Consigne: Comptez les lignes des données ci-dessous qui contiennent la chaîne « comment » et donnez uniquement ce nombre.

Données de la tâche:

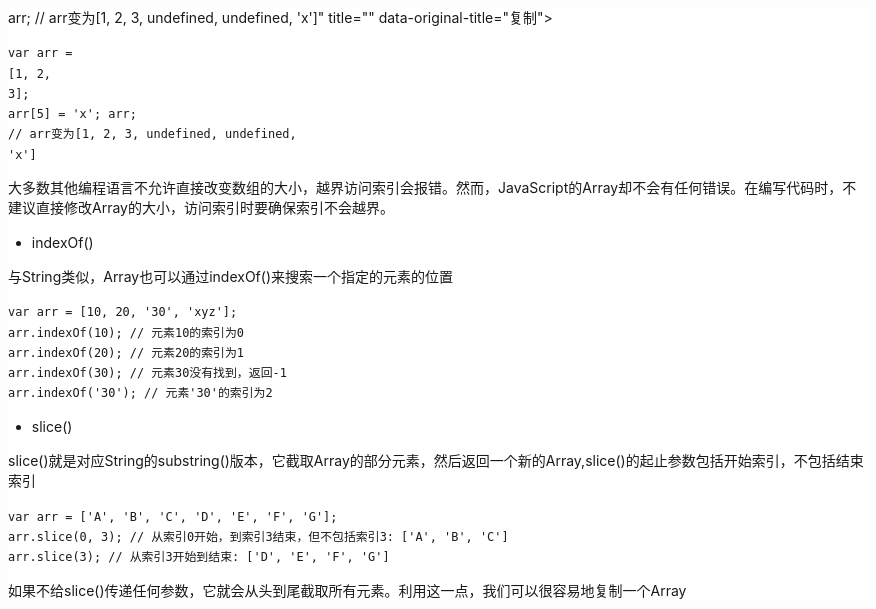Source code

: arr; // arr变为[1, 2, 3, undefined, undefined, 'x']" title="" data-original-title="复制"></span>
      <span type="button" class="saveToNote code-tool" data-toggle="tooltip" data-placement="top" title="" data-original-title="放进笔记"></span>
      </div>
      </div><pre class="hljs lsl"><code>var arr = [<span class="hljs-number">1</span>, <span class="hljs-number">2</span>, <span class="hljs-number">3</span>];
arr[<span class="hljs-number">5</span>] = 'x';
arr; <span class="hljs-comment">// arr变为[1, 2, 3, undefined, undefined, 'x']</span></code></pre>
<p>大多数其他编程语言不允许直接改变数组的大小，越界访问索引会报错。然而，JavaScript的Array却不会有任何错误。在编写代码时，不建议直接修改Array的大小，访问索引时要确保索引不会越界。</p>
<ul><li>indexOf()</li></ul>
<p>与String类似，Array也可以通过indexOf()来搜索一个指定的元素的位置</p>
<div class="widget-codetool" style="display:none;">
      <div class="widget-codetool--inner">
      <span class="selectCode code-tool" data-toggle="tooltip" data-placement="top" title="" data-original-title="全选"></span>
      <span type="button" class="copyCode code-tool" data-toggle="tooltip" data-placement="top" data-clipboard-text="var arr = [10, 20, '30', 'xyz'];
arr.indexOf(10); // 元素10的索引为0
arr.indexOf(20); // 元素20的索引为1
arr.indexOf(30); // 元素30没有找到，返回-1
arr.indexOf('30'); // 元素'30'的索引为2" title="" data-original-title="复制"></span>
      <span type="button" class="saveToNote code-tool" data-toggle="tooltip" data-placement="top" title="" data-original-title="放进笔记"></span>
      </div>
      </div><pre class="hljs lsl"><code>var arr = [<span class="hljs-number">10</span>, <span class="hljs-number">20</span>, '<span class="hljs-number">30</span>', 'xyz'];
arr.indexOf(<span class="hljs-number">10</span>); <span class="hljs-comment">// 元素10的索引为0</span>
arr.indexOf(<span class="hljs-number">20</span>); <span class="hljs-comment">// 元素20的索引为1</span>
arr.indexOf(<span class="hljs-number">30</span>); <span class="hljs-comment">// 元素30没有找到，返回-1</span>
arr.indexOf('<span class="hljs-number">30</span>'); <span class="hljs-comment">// 元素'30'的索引为2</span></code></pre>
<ul><li>slice()</li></ul>
<p>slice()就是对应String的substring()版本，它截取Array的部分元素，然后返回一个新的Array,slice()的起止参数包括开始索引，不包括结束索引</p>
<div class="widget-codetool" style="display:none;">
      <div class="widget-codetool--inner">
      <span class="selectCode code-tool" data-toggle="tooltip" data-placement="top" title="" data-original-title="全选"></span>
      <span type="button" class="copyCode code-tool" data-toggle="tooltip" data-placement="top" data-clipboard-text="var arr = ['A', 'B', 'C', 'D', 'E', 'F', 'G'];
arr.slice(0, 3); // 从索引0开始，到索引3结束，但不包括索引3: ['A', 'B', 'C']
arr.slice(3); // 从索引3开始到结束: ['D', 'E', 'F', 'G']" title="" data-original-title="复制"></span>
      <span type="button" class="saveToNote code-tool" data-toggle="tooltip" data-placement="top" title="" data-original-title="放进笔记"></span>
      </div>
      </div><pre class="hljs prolog"><code>var arr = [<span class="hljs-string">'A'</span>, <span class="hljs-string">'B'</span>, <span class="hljs-string">'C'</span>, <span class="hljs-string">'D'</span>, <span class="hljs-string">'E'</span>, <span class="hljs-string">'F'</span>, <span class="hljs-string">'G'</span>];
arr.slice(<span class="hljs-number">0</span>, <span class="hljs-number">3</span>); // 从索引<span class="hljs-number">0</span>开始，到索引<span class="hljs-number">3</span>结束，但不包括索引<span class="hljs-number">3</span>: [<span class="hljs-string">'A'</span>, <span class="hljs-string">'B'</span>, <span class="hljs-string">'C'</span>]
arr.slice(<span class="hljs-number">3</span>); // 从索引<span class="hljs-number">3</span>开始到结束: [<span class="hljs-string">'D'</span>, <span class="hljs-string">'E'</span>, <span class="hljs-string">'F'</span>, <span class="hljs-string">'G'</span>]</code></pre>
<p>如果不给slice()传递任何参数，它就会从头到尾截取所有元素。利用这一点，我们可以很容易地复制一个Array</p>
<div class="widget-codetool" style="display:none;">
      <div class="widget-codetool--inner">
      <span class="selectCode code-tool" data-toggle="tooltip" data-placement="top" title="" data-original-title="全选"></span>
      <span type="button" class="copyCode code-tool" data-toggle="tooltip" data-placement="top" data-clipboard-text="var arr = ['A', 'B', 'C', 'D', 'E', 'F', 'G'];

Résultat: 5